I want to be clear: I love LLMs. I use them constantly. I have emotions about them I will not discuss here.

But the current game is rigged in a very specific direction. The model companies make more money when you're lazy. Your sloppy prompt is their margin. Your 90,000-token scaffolding is someone's yacht.

Meanwhile, the indie devs — the people who built the internet worth having — are getting priced out of the exact kind of tinkering that used to be free. You can't "just try something" when "just trying something" is $40.

The next big app should not require a $10k/month API budget to prototype. It used to require a laptop and an unreasonable amount of Red Bull. I'd like to go back to that, if possible.


So here is my proposal, which I will now name dramatically so it fits in a tweet.

The Token Minimizing Revolution.

It has two rules, and they are embarrassingly obvious.

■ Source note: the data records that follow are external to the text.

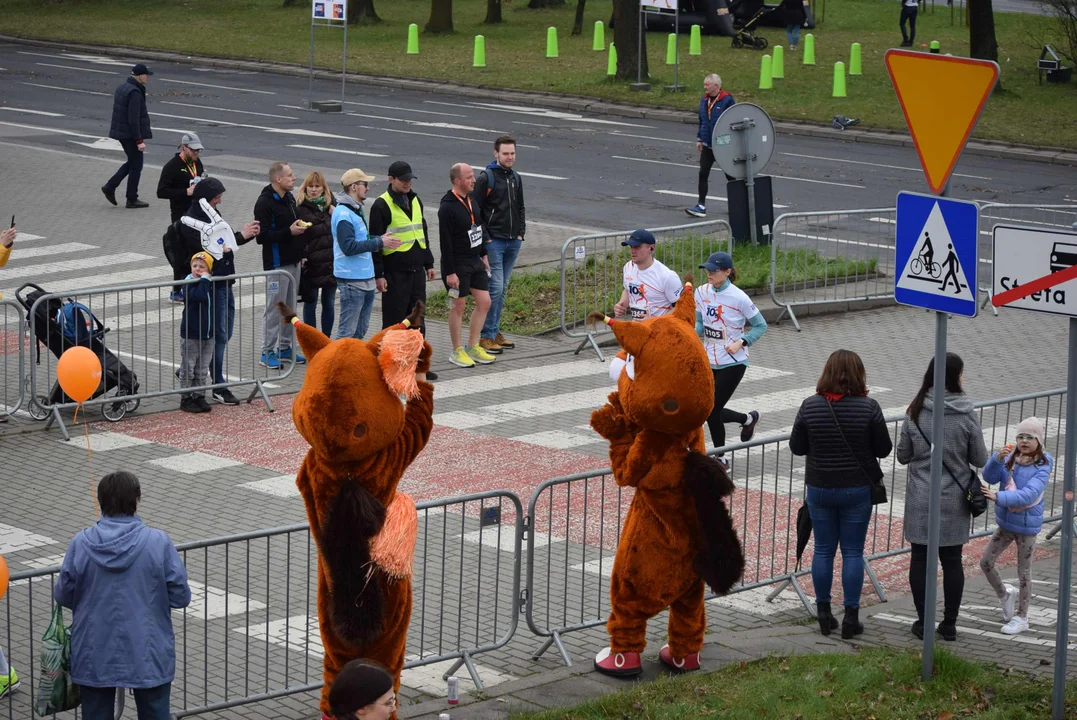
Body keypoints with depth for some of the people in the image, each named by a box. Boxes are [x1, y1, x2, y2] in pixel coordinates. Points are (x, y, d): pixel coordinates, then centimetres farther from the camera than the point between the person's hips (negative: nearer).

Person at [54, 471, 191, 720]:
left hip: (95, 655, 1)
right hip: (147, 653, -1)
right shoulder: (158, 543, -14)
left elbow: (63, 596, -1)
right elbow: (180, 597, -8)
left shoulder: (81, 544, -10)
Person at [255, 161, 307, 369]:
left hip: (293, 262, 9)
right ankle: (267, 352, 2)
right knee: (274, 308, -4)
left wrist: (301, 253, 17)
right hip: (276, 264, -9)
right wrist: (289, 232, -24)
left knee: (289, 307, 14)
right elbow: (262, 236, -21)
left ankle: (285, 347, 24)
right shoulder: (265, 203, -16)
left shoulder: (289, 198, 12)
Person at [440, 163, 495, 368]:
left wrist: (483, 255, 19)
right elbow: (445, 242, -19)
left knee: (484, 302, 8)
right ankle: (457, 352, 12)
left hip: (475, 261, 8)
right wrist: (450, 272, -20)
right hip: (457, 264, -8)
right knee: (458, 306, 1)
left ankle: (473, 347, 19)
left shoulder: (471, 201, 8)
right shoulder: (448, 207, -18)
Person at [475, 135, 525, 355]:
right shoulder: (485, 178, -8)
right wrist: (484, 238, -12)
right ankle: (487, 336, -6)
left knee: (502, 288, 10)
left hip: (513, 241, 7)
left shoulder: (516, 178, 14)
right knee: (495, 287, -10)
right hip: (493, 241, -7)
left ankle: (495, 331, 17)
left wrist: (520, 234, 13)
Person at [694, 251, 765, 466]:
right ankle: (748, 419, 35)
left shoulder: (738, 297, -14)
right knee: (709, 412, 7)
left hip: (732, 363, -6)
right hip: (709, 361, 6)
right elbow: (699, 324, 5)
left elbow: (760, 325, -5)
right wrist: (692, 332, -17)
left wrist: (741, 342, -17)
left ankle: (720, 458, 15)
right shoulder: (701, 292, 0)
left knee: (712, 412, -7)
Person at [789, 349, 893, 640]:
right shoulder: (869, 407, -14)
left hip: (820, 488, 2)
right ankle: (851, 617, 9)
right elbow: (883, 449, -7)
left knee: (823, 550, 12)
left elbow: (796, 447, -1)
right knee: (853, 552, 6)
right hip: (857, 489, -2)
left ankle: (824, 613, 18)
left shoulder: (810, 406, -9)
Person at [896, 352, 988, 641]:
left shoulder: (915, 414, -8)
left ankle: (923, 622, 13)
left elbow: (903, 456, -1)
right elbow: (980, 459, -4)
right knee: (952, 560, 10)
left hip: (921, 499, 0)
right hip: (954, 499, 0)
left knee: (920, 558, 9)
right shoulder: (966, 415, -11)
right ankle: (949, 624, 16)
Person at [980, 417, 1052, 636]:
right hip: (1006, 522, 5)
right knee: (985, 562, 8)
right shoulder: (1010, 459, -4)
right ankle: (1005, 595, 33)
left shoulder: (1041, 468, -19)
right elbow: (990, 477, -12)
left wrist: (999, 497, -38)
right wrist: (997, 459, -30)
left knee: (1023, 572, 7)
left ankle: (1021, 618, 20)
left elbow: (1028, 495, -31)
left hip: (1026, 527, -5)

  1. Precision over volume. A small, clever retrieval beats a giant dumb context every time. RAG, fine-tunes, routers, caches. Boring stuff. Works.
  2. Token-golfing is the new code-golfing. The flex is not "look what I made the big model do." The flex is "look what I made the small model do."

We're building something right now at backboard.io that is the opposite of tokenmaxxing.

But if you've been feeling that itch — the one where you look at your API bill and think this is not a technology problem, this is a vibes problem — you are not alone.

The revolution will be small. Efficient. Under budget.